Houve um momento em que estive perto de seguir, na prática, os caminhos da filosofia oriental, japonesa e chinesa. Na época, 1994, um namorado se interessava por artes marciais, mais especificamente pelo Ninjitsu e descobriu uma academia em Campinas. Estive lá algumas vezes e me encantei com o ambiente de profunda reverência à arte milenar dos Samurais. Tive aulas com o instrutor que se apresentou como Mestre Nogato, que me ensinou posturas básicas e aconselhou a nunca acreditar que eu não era capaz de fazer algo. Crenças negativas nos bloqueiam, nos impede de ir adiante, de atingir o máximo que podemos ser. Parei as aulas quando comecei a trabalhar na federação de futebol, em 1995. Pretendia me dedicar à adaptação ao novo trabalho e depois retornar à academia. Nunca retornei e é dos maiores arrependimentos da minha vida.

Em meio à pandemia as lembranças dos filmes vistos na infância (mas não compreendidos, claro) e das minha pequena aventuras com a academia de Barão Geraldo, combinadas com a filosofia de Nietzsche acentuaram ainda mais meu respeito pelo legado cultural da humanidade e pelos sentidos da passagem da espécie humana por essa Terra. Passagem na qual eu, como cada um, tenho meu papel único.

Outra inesperada contribuição do algoritmos foi quanto à encadernação… Nos anos 80, na Rua XV de Novembro, centro de São paulo, ao lado da primeira loja da Woodstock Discos, havia um ateliê de encadernação artesanal. Por uma ou duas vezes levei livros de um amigo para encadernar ali, em couro com douração. Na época considerei aprender a encadernar e atuar profissionalmente na área. Sempre foi uma ideia na gaveta, mas durante a pandemia passar da ideia à prática me pareceu uma evolução óbvia. Um curso de encadernação foi sugerido pelos algoritmos do Facebook e me levou a descobrir todo um universo povoado por fazedores de livros espalhados pelo mundo, ontem e hoje, e a encarar os livros como possibilidades artísticas quase que ilimitadas!
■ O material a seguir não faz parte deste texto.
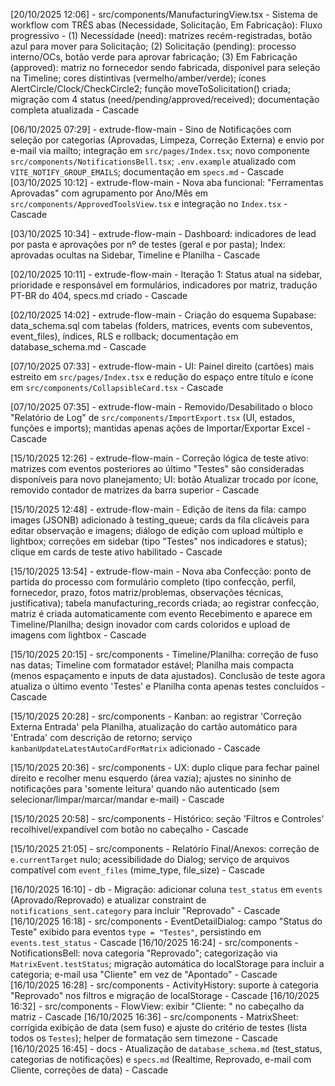 [20/10/2025 12:06] - src/components/ManufacturingView.tsx - Sistema de workflow com TRÊS abas (Necessidade, Solicitação, Em Fabricação): Fluxo progressivo - (1) Necessidade (need): matrizes recém-registradas, botão azul para mover para Solicitação; (2) Solicitação (pending): processo interno/OCs, botão verde para aprovar fabricação; (3) Em Fabricação (approved): matriz no fornecedor sendo fabricada, disponível para seleção na Timeline; cores distintivas (vermelho/amber/verde); ícones AlertCircle/Clock/CheckCircle2; função moveToSolicitation() criada; migração com 4 status (need/pending/approved/received); documentação completa atualizada - Cascade

[06/10/2025 07:29] - extrude-flow-main - Sino de Notificações com seleção por categorias (Aprovadas, Limpeza, Correção Externa) e envio por e-mail via mailto; integração em `src/pages/Index.tsx`; novo componente `src/components/NotificationsBell.tsx`; `.env.example` atualizado com `VITE_NOTIFY_GROUP_EMAILS`; documentação em `specs.md` - Cascade
[03/10/2025 10:12] - extrude-flow-main - Nova aba funcional: "Ferramentas Aprovadas" com agrupamento por Ano/Mês em `src/components/ApprovedToolsView.tsx` e integração no `Index.tsx` - Cascade

[03/10/2025 10:34] - extrude-flow-main - Dashboard: indicadores de lead por pasta e aprovações por nº de testes (geral e por pasta); Index: aprovadas ocultas na Sidebar, Timeline e Planilha - Cascade

[02/10/2025 10:11] - extrude-flow-main - Iteração 1: Status atual na sidebar, prioridade e responsável em formulários, indicadores por matriz, tradução PT-BR do 404, specs.md criado - Cascade

[02/10/2025 14:02] - extrude-flow-main - Criação do esquema Supabase: data_schema.sql com tabelas (folders, matrices, events com subeventos, event_files), índices, RLS e rollback; documentação em database_schema.md - Cascade

[07/10/2025 07:33] - extrude-flow-main - UI: Painel direito (cartões) mais estreito em `src/pages/Index.tsx` e redução do espaço entre título e ícone em `src/components/CollapsibleCard.tsx` - Cascade

[07/10/2025 07:35] - extrude-flow-main - Removido/Desabilitado o bloco "Relatório de Log" de `src/components/ImportExport.tsx` (UI, estados, funções e imports); mantidas apenas ações de Importar/Exportar Excel - Cascade

[15/10/2025 12:26] - extrude-flow-main - Correção lógica de teste ativo: matrizes com eventos posteriores ao último "Testes" são consideradas disponíveis para novo planejamento; UI: botão Atualizar trocado por ícone, removido contador de matrizes da barra superior - Cascade

[15/10/2025 12:48] - extrude-flow-main - Edição de itens da fila: campo images (JSONB) adicionado à testing_queue; cards da fila clicáveis para editar observação e imagens; diálogo de edição com upload múltiplo e lightbox; correções em sidebar (tipo "Testes" nos indicadores e status); clique em cards de teste ativo habilitado - Cascade

[15/10/2025 13:54] - extrude-flow-main - Nova aba Confecção: ponto de partida do processo com formulário completo (tipo confecção, perfil, fornecedor, prazo, fotos matriz/problemas, observações técnicas, justificativa); tabela manufacturing_records criada; ao registrar confecção, matriz é criada automaticamente com evento Recebimento e aparece em Timeline/Planilha; design inovador com cards coloridos e upload de imagens com lightbox - Cascade

[15/10/2025 20:15] - src/components - Timeline/Planilha: correção de fuso nas datas; Timeline com formatador estável; Planilha mais compacta (menos espaçamento e inputs de data ajustados). Conclusão de teste agora atualiza o último evento 'Testes' e Planilha conta apenas testes concluídos - Cascade

[15/10/2025 20:28] - src/components - Kanban: ao registrar 'Correção Externa Entrada' pela Planilha, atualização do cartão automático para 'Entrada' com descrição de retorno; serviço `kanbanUpdateLatestAutoCardForMatrix` adicionado - Cascade

[15/10/2025 20:36] - src/components - UX: duplo clique para fechar painel direito e recolher menu esquerdo (área vazia); ajustes no sininho de notificações para 'somente leitura' quando não autenticado (sem selecionar/limpar/marcar/mandar e-mail) - Cascade

[15/10/2025 20:58] - src/components - Histórico: seção 'Filtros e Controles' recolhível/expandível com botão no cabeçalho - Cascade

[15/10/2025 21:05] - src/components - Relatório Final/Anexos: correção de `e.currentTarget` nulo; acessibilidade do Dialog; serviço de arquivos compatível com `event_files` (mime_type, file_size) - Cascade

[16/10/2025 16:10] - db - Migração: adicionar coluna `test_status` em `events` (Aprovado/Reprovado) e atualizar constraint de `notifications_sent.category` para incluir "Reprovado" - Cascade
[16/10/2025 16:18] - src/components - EventDetailDialog: campo "Status do Teste" exibido para eventos `type = "Testes"`, persistindo em `events.test_status` - Cascade
[16/10/2025 16:24] - src/components - NotificationsBell: nova categoria "Reprovado"; categorização via `MatrixEvent.testStatus`; migração automática do localStorage para incluir a categoria; e-mail usa "Cliente" em vez de "Apontado" - Cascade
[16/10/2025 16:28] - src/components - ActivityHistory: suporte à categoria "Reprovado" nos filtros e migração de localStorage - Cascade
[16/10/2025 16:32] - src/components - FlowView: exibir "Cliente: <responsible>" no cabeçalho da matriz - Cascade
[16/10/2025 16:36] - src/components - MatrixSheet: corrigida exibição de data (sem fuso) e ajuste do critério de testes (lista todos os `Testes`); helper de formatação sem timezone - Cascade
[16/10/2025 16:45] - docs - Atualização de `database_schema.md` (test_status, categorias de notificações) e `specs.md` (Realtime, Reprovado, e-mail com Cliente, correções de data) - Cascade

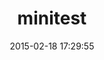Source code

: ---
layout: post
title:  "minitest"
repo:   "seattlerb/minitest"
date:   2015-02-18 17:29:55
gemurl: https://github.com/seattlerb/minitest
---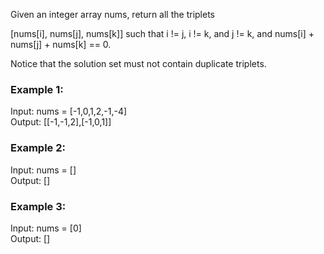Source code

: Given an integer array nums, return all the triplets

[nums[i], nums[j], nums[k]]   such that i != j, i != k, and j != k, and nums[i] + nums[j] + nums[k] == 0.

Notice that the solution set must not contain duplicate triplets.  

 

### Example 1:  

Input: nums = [-1,0,1,2,-1,-4]  
Output: [[-1,-1,2],[-1,0,1]]  
### Example 2:  

Input: nums = []  
Output: []  
### Example 3:   

Input: nums = [0]  
Output: []  
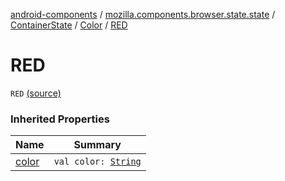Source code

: [android-components](../../../index.md) / [mozilla.components.browser.state.state](../../index.md) / [ContainerState](../index.md) / [Color](index.md) / [RED](./-r-e-d.md)

# RED

`RED` [(source)](https://github.com/mozilla-mobile/android-components/blob/master/components/browser/state/src/main/java/mozilla/components/browser/state/state/ContainerState.kt#L30)

### Inherited Properties

| Name | Summary |
|---|---|
| [color](color.md) | `val color: `[`String`](https://kotlinlang.org/api/latest/jvm/stdlib/kotlin/-string/index.html) |
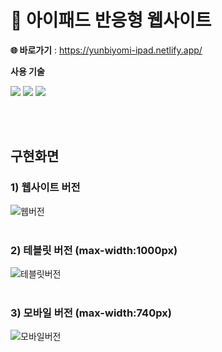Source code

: # 🍎 아이패드 반응형 웹사이트
**🌐 바로가기** : https://yunbiyomi-ipad.netlify.app/ 

**사용 기술**

<div>
  <img src="https://img.shields.io/badge/html5-E34F26?style=for-the-badge&logo=html5&logoColor=white"> 
  <img src="https://img.shields.io/badge/css-1572B6?style=for-the-badge&logo=css3&logoColor=white"> 
  <img src="https://img.shields.io/badge/javascript-F7DF1E?style=for-the-badge&logo=javascript&logoColor=black"> 
</div>

<br><br>


## 구현화면
### 1) 웹사이트 버전
![웹버전](https://github.com/yunbiyomi/ipad/assets/83996384/0dee1489-701f-4b10-9018-a8307d2726dd)
<br><br>

### 2) 테블릿 버전 (max-width:1000px)
![테블릿버전](https://github.com/yunbiyomi/ipad/assets/83996384/d8388ff9-4dc2-41aa-9a35-28f9659979cb)
<br><br>

### 3) 모바일 버전 (max-width:740px)
![모바일버전](https://github.com/yunbiyomi/ipad/assets/83996384/9bf42fb0-1993-41e1-bfb3-e5c1795ea3c1)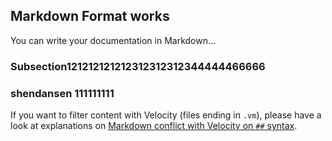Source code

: Markdown Format works
---------------

You can write your documentation in Markdown...

<!-- MACRO{toc|fromDepth=1|toDepth=2} -->

### Subsection121212121212312312312344444466666
### shendansen 111111111

If you want to filter content with Velocity (files ending in `.vm`), please have a look at
explanations on [Markdown conflict with Velocity on `##` syntax](./markdown-velocity.html).
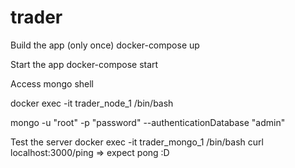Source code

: # trader

Build the app (only once)
  docker-compose up

Start the app
  docker-compose start

Access mongo shell

  docker exec -it trader_node_1 /bin/bash

  mongo -u "root" -p "password" --authenticationDatabase "admin"

Test the server 
  docker exec -it trader_mongo_1 /bin/bash
  curl localhost:3000/ping => expect pong :D
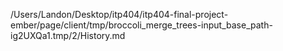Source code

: /Users/Landon/Desktop/itp404/itp404-final-project-ember/page/client/tmp/broccoli_merge_trees-input_base_path-ig2UXQa1.tmp/2/History.md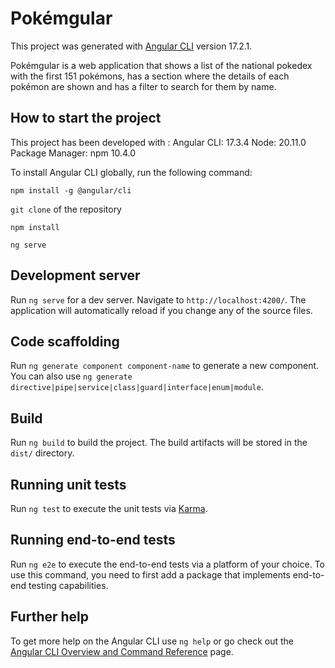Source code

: # Pokémgular

This project was generated with [Angular CLI](https://github.com/angular/angular-cli) version 17.2.1.

Pokémgular is a web application that shows a list of the national pokedex with the first 151 pokémons, has a section where the details of each pokémon are shown and has a filter to search for them by name.
 
## How to start the project

This project has been developed with :
Angular CLI: 17.3.4
Node: 20.11.0
Package Manager: npm 10.4.0

To install Angular CLI globally, run the following command:

`npm install -g @angular/cli`

`git clone` of the repository

`npm install`

`ng serve`

## Development server

Run `ng serve` for a dev server. Navigate to `http://localhost:4200/`. The application will automatically reload if you change any of the source files.

## Code scaffolding

Run `ng generate component component-name` to generate a new component. You can also use `ng generate directive|pipe|service|class|guard|interface|enum|module`.

## Build

Run `ng build` to build the project. The build artifacts will be stored in the `dist/` directory.

## Running unit tests

Run `ng test` to execute the unit tests via [Karma](https://karma-runner.github.io).

## Running end-to-end tests

Run `ng e2e` to execute the end-to-end tests via a platform of your choice. To use this command, you need to first add a package that implements end-to-end testing capabilities.

## Further help

To get more help on the Angular CLI use `ng help` or go check out the [Angular CLI Overview and Command Reference](https://angular.io/cli) page.
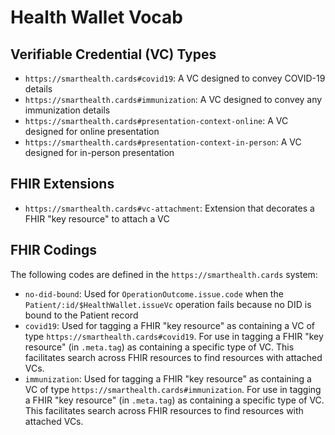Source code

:# Health Wallet Vocab

## Verifiable Credential (VC) Types

* `https://smarthealth.cards#covid19`: A VC designed to convey COVID-19 details
* `https://smarthealth.cards#immunization`: A VC designed to convey any immunization details
* `https://smarthealth.cards#presentation-context-online`: A VC designed for online presentation
* `https://smarthealth.cards#presentation-context-in-person`: A VC designed for in-person presentation

## FHIR Extensions

* `https://smarthealth.cards#vc-attachment`: Extension that decorates a FHIR "key resource" to attach a VC


## FHIR Codings

The following codes are defined in the `https://smarthealth.cards` system:

* `no-did-bound`: Used for `OperationOutcome.issue.code` when the `Patient/:id/$HealthWallet.issueVc` operation fails because no DID is bound to the Patient record
* `covid19`: Used for tagging a FHIR "key resource" as containing a VC of type `https://smarthealth.cards#covid19`. For use in tagging a FHIR "key resource" (in `.meta.tag`) as containing a specific type of VC. This facilitates search across FHIR resources to find resources with attached VCs.
* `immunization`: Used for tagging a FHIR "key resource" as containing a VC of type `https://smarthealth.cards#immunization`. For use in tagging a FHIR "key resource" (in `.meta.tag`) as containing a specific type of VC. This facilitates search across FHIR resources to find resources with attached VCs.

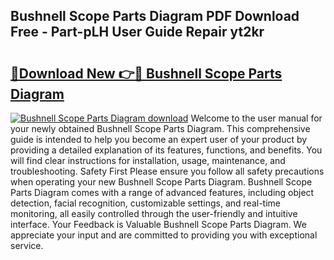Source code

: ## Bushnell Scope Parts Diagram PDF Download Free - Part-pLH User Guide Repair yt2kr

# <h2><a href="http://dfqg4ag.blite.top/?on=Bushnell+Scope+Parts+Diagram">🔗Download New 👉🔴 Bushnell Scope Parts Diagram</a></h2>

[![Bushnell Scope Parts Diagram download](https://i.imgur.com/lujVjoI.png)](http://dfqg4ag.blite.top/?on=Bushnell+Scope+Parts+Diagram)
Welcome to the user manual for your newly obtained Bushnell Scope Parts Diagram. This comprehensive guide is intended to help you become an expert user of your product by providing a detailed explanation of its features, functions, and benefits. You will find clear instructions for installation, usage, maintenance, and troubleshooting. Safety First Please ensure you follow all safety precautions when operating your new Bushnell Scope Parts Diagram. Bushnell Scope Parts Diagram comes with a range of advanced features, including object detection, facial recognition, customizable settings, and real-time monitoring, all easily controlled through the user-friendly and intuitive interface. Your Feedback is Valuable Bushnell Scope Parts Diagram. We appreciate your input and are committed to providing you with exceptional service.
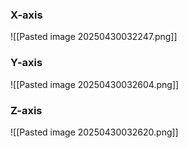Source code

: ### X-axis
![[Pasted image 20250430032247.png]]

### Y-axis
![[Pasted image 20250430032604.png]]

### Z-axis
![[Pasted image 20250430032620.png]]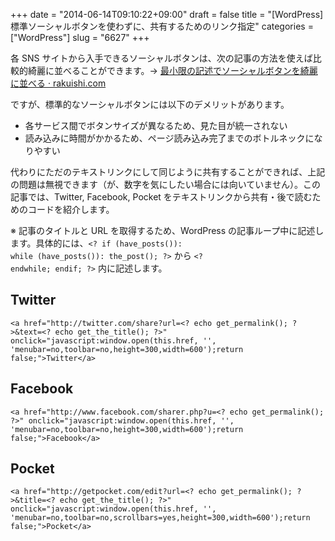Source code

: +++
date = "2014-06-14T09:10:22+09:00"
draft = false
title = "[WordPress] 標準ソーシャルボタンを使わずに、共有するためのリンク指定"
categories = ["WordPress"]
slug = "6627"
+++

各 SNS サイトから入手できるソーシャルボタンは、次の記事の方法を使えば比較的綺麗に並べることができます。&rarr; <a href="http://rakuishi.com/archives/6621" target="_blank">最小限の記述でソーシャルボタンを綺麗に並べる · rakuishi.com</a>

ですが、標準的なソーシャルボタンには以下のデメリットがあります。

<ul>
<li>各サービス間でボタンサイズが異なるため、見た目が統一されない</li>
<li>読み込みに時間がかかるため、ページ読み込み完了までのボトルネックになりやすい</li>
</ul>

代わりにただのテキストリンクにして同じように共有することができれば、上記の問題は無視できます（が、数字を気にしたい場合には向いていません）。この記事では、Twitter, Facebook, Pocket をテキストリンクから共有・後で読むためのコードを紹介します。

※ 記事のタイトルと URL を取得するため、WordPress の記事ループ中に記述します。具体的には、<code>&lt;? if (have_posts()): while (have_posts()): the_post(); ?&gt;</code> から <code>&lt;? endwhile; endif; ?&gt;</code> 内に記述します。

<h2>Twitter</h2>

<pre><code>&lt;a href="http://twitter.com/share?url=&lt;? echo get_permalink(); ?&gt;&text=&lt;? echo get_the_title(); ?&gt;" onclick="javascript:window.open(this.href, '', 'menubar=no,toolbar=no,height=300,width=600');return false;"&gt;Twitter&lt;/a&gt;</code></pre>

<h2>Facebook</h2>

<pre><code>&lt;a href="http://www.facebook.com/sharer.php?u=&lt;? echo get_permalink(); ?&gt;" onclick="javascript:window.open(this.href, '', 'menubar=no,toolbar=no,height=300,width=600');return false;"&gt;Facebook&lt;/a&gt;</code></pre>

<h2>Pocket</h2>

<pre><code>&lt;a href="http://getpocket.com/edit?url=&lt;? echo get_permalink(); ?&gt;&title=&lt;? echo get_the_title(); ?&gt;" onclick="javascript:window.open(this.href, '', 'menubar=no,toolbar=no,scrollbars=yes,height=300,width=600');return false;"&gt;Pocket&lt;/a&gt;</code></pre>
Assim, a pandemia e os algoritmos, me ajudaram a dar vários passos no sentido de conseguir aquilo que eu esperei que o período de pós-graduação me proporcionasse, ou seja, condições de me organizar e reestruturar para ter realmente uma carreira própria como pesquisadora, pensadora, realizadora, criadora (artista, talvez?). No processo de publicação do meu livro me senti realmente como criadora, em sentido nietzschiano, cuidando de todos os detalhes e aspectos da minha “obra de arte”, que mais do que um livro é a própria vida.

Se os algoritmos são perigosos, potencialmente nocivos, hoje sinto a esperança de que eles, de algum modo, estejam contribuindo para criar uma realidade em que cada um esteja mais de acordo com sua própria autenticidade. Assim como a mente humana é inescrutável, nunca será possível saber exatamente o que é a interioridade de uma Inteligência Artificial. Elas estão fadadas a serem campos  misteriosos de integrações cognitivas, onde entre o bem que se torna mau e o mau que se transforma em bem, há gradações de imprevisibilidades e continua havendo espaço para o diverso e para aquilo que encanta cada um.